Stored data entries
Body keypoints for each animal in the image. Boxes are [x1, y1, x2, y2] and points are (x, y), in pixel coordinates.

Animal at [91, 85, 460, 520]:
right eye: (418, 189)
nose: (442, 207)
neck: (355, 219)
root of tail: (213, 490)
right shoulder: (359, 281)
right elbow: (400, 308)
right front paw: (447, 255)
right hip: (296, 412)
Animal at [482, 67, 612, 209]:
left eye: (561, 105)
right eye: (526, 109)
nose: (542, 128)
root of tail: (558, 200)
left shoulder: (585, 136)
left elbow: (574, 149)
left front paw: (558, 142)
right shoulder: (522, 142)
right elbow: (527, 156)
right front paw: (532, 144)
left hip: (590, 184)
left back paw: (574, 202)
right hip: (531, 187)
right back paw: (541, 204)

▶ [WORK ORDER]: Check every line of the records above for the string "right". Copy those that hold it.

▶ [SOLUTION BELOW]:
right eye: (418, 189)
right shoulder: (359, 281)
right elbow: (400, 308)
right front paw: (447, 255)
right hip: (296, 412)
right eye: (526, 109)
right shoulder: (522, 142)
right elbow: (527, 156)
right front paw: (532, 144)
right hip: (531, 187)
right back paw: (541, 204)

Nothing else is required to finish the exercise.